##### Source data

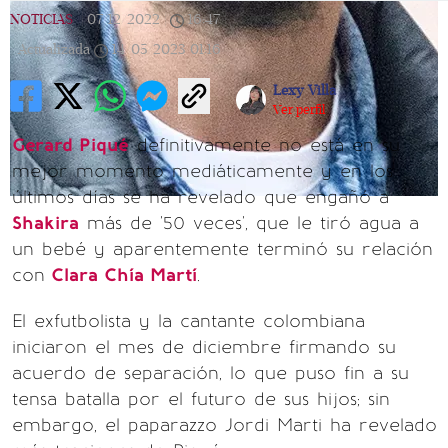
NOTICIAS
|
07/12/2022
|
16:47
|
Actualizada
14/05/2023
01:16
Lexy Villa
Ver perfil
Gerard Piqué
definitivamente no está en su
mejor momento mediáticamente y en los
últimos días se ha revelado que engañó a
Shakira
más de '50 veces', que le tiró agua a
un bebé y aparentemente terminó su relación
con
Clara Chía Martí
.
El exfutbolista y la cantante colombiana
iniciaron el mes de diciembre firmando su
acuerdo de separación, lo que puso fin a su
tensa batalla por el futuro de sus hijos; sin
embargo, el paparazzo Jordi Marti ha revelado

##########

Report how many lines of the listing carry the word "revelado", and add nothing.

2